[Start of Attachment]

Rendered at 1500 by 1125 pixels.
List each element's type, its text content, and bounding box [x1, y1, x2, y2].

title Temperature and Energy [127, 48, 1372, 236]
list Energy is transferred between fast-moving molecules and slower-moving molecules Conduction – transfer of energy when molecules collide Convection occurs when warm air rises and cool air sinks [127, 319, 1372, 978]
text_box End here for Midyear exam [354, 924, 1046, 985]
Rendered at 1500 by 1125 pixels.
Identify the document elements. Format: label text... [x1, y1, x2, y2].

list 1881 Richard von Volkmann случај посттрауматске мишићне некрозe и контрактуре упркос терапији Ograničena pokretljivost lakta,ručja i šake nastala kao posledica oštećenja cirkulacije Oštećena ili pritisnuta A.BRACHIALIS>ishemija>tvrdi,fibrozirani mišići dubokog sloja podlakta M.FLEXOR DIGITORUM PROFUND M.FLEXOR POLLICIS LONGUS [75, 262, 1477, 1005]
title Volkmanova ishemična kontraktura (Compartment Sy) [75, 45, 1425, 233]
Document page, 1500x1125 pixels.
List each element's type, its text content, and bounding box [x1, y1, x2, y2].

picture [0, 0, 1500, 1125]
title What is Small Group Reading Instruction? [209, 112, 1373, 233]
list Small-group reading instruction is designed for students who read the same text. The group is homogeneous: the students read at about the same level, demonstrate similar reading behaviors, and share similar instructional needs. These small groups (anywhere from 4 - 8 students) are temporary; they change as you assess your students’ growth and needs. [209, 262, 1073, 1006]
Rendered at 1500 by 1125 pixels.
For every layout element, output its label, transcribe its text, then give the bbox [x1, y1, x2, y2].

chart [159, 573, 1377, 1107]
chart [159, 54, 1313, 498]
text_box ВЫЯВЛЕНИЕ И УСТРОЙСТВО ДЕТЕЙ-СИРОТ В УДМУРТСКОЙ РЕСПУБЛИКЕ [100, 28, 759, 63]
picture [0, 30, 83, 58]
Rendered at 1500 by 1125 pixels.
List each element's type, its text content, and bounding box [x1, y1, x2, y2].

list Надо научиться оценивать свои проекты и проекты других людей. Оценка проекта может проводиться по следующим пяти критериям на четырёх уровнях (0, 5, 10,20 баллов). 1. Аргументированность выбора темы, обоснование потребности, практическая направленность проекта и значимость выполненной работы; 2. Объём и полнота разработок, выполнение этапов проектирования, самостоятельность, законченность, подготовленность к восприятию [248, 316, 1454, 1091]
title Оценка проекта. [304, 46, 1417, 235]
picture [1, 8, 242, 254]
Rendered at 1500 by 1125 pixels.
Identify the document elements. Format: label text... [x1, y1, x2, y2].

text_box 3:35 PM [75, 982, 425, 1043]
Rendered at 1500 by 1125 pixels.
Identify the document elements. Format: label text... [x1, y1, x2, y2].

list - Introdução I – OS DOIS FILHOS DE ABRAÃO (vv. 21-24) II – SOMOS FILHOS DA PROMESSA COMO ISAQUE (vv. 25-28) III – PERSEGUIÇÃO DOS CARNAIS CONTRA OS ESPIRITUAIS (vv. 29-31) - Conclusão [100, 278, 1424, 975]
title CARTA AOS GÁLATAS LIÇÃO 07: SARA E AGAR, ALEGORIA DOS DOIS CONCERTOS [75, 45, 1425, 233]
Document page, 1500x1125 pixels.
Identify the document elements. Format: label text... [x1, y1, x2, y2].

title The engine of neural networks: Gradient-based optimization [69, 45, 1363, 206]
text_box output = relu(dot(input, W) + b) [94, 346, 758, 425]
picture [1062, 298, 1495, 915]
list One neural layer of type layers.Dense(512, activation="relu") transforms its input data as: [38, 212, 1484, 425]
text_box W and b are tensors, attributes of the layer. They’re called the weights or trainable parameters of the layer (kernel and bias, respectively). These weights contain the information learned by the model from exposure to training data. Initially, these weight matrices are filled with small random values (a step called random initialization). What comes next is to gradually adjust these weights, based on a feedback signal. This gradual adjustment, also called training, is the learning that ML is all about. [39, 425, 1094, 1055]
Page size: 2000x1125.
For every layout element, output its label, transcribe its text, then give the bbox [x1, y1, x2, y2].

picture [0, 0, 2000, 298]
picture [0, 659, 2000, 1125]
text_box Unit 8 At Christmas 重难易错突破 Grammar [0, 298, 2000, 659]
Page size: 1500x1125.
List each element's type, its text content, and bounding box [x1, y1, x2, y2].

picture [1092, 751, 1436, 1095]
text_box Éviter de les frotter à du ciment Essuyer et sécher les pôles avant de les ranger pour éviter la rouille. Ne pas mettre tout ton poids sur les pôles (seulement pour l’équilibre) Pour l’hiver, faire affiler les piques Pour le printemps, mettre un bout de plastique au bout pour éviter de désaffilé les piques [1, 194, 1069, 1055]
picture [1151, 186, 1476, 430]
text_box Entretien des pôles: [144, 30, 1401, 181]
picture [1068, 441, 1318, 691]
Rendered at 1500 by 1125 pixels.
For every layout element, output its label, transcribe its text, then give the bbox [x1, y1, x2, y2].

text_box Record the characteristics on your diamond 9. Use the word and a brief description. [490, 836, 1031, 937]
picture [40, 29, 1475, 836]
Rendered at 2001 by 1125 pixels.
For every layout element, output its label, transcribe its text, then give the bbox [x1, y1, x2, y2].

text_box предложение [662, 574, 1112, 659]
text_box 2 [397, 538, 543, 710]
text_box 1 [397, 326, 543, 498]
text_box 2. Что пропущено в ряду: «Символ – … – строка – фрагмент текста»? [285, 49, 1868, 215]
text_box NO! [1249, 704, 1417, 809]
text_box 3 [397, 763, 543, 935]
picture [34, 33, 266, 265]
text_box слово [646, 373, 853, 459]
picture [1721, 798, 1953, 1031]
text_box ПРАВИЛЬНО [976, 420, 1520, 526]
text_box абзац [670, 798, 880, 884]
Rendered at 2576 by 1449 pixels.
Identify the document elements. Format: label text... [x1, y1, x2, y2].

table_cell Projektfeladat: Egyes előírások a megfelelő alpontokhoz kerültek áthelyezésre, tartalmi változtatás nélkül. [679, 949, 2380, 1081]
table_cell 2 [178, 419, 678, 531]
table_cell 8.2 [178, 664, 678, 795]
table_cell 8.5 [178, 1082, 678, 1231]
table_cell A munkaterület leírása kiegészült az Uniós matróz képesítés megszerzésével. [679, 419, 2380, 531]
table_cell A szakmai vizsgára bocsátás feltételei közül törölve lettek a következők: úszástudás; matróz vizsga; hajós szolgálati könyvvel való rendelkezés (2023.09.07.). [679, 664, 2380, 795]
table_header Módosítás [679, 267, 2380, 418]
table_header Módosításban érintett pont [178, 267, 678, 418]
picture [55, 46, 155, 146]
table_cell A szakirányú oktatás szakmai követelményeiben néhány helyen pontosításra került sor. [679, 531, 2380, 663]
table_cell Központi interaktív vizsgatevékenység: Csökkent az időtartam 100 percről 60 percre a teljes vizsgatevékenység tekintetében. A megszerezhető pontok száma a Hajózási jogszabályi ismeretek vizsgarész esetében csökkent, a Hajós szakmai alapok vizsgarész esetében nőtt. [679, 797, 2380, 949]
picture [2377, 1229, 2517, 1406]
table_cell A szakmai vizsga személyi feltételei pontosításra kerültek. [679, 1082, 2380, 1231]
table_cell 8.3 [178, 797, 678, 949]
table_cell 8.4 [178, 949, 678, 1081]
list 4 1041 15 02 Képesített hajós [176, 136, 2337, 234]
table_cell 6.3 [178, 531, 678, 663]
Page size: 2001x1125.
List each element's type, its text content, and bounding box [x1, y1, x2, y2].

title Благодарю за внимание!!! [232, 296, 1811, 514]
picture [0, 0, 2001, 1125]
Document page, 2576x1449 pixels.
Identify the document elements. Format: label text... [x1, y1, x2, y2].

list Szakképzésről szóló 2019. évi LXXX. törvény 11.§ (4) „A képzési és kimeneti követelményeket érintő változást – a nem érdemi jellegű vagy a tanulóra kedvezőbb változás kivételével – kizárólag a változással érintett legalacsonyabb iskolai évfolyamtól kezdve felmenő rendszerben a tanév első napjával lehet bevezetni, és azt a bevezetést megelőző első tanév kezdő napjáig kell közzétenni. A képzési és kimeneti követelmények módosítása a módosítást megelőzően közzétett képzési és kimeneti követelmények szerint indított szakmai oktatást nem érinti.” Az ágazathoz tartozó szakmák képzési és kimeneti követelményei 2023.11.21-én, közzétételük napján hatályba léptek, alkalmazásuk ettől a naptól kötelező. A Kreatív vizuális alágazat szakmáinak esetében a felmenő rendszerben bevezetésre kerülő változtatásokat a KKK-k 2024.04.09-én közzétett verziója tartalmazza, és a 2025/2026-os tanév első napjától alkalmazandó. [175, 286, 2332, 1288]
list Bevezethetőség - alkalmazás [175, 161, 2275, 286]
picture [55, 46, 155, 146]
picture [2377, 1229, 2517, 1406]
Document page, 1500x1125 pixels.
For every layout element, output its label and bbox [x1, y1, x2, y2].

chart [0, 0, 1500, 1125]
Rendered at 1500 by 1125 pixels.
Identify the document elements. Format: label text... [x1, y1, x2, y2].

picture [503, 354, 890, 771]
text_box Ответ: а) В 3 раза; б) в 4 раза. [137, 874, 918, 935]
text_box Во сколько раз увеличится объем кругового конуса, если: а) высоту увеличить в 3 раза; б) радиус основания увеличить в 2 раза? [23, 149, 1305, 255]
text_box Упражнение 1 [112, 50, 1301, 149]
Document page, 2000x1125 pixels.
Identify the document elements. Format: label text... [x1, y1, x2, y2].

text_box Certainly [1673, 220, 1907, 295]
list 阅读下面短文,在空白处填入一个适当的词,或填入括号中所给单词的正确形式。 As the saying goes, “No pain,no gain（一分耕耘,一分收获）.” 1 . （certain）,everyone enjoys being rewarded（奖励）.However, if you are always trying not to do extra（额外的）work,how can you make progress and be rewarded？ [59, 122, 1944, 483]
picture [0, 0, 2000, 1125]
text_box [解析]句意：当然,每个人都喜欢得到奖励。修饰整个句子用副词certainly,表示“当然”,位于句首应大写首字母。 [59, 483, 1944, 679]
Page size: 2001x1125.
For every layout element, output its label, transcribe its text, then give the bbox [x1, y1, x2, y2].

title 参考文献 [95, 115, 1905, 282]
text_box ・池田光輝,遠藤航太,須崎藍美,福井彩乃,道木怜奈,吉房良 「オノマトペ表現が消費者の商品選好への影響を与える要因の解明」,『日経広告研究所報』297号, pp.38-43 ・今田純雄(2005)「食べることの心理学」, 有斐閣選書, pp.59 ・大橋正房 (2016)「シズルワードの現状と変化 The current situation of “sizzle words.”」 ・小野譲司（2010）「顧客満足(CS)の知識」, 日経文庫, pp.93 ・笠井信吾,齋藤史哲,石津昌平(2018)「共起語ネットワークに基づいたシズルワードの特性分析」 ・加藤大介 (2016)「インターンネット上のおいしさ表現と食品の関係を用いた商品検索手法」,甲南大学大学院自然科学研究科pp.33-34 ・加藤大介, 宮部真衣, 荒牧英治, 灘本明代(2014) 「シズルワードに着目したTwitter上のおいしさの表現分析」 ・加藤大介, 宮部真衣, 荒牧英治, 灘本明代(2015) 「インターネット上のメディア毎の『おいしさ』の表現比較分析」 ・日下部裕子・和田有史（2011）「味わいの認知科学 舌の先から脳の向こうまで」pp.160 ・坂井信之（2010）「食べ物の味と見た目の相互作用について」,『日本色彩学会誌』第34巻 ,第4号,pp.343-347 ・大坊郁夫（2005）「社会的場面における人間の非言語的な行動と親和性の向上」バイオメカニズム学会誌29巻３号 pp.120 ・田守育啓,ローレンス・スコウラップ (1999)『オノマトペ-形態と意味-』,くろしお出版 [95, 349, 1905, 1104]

[End of Attachment]

Job item —
Work out the count of lines in the data above containing the string "size". Give it alone.

Result —
4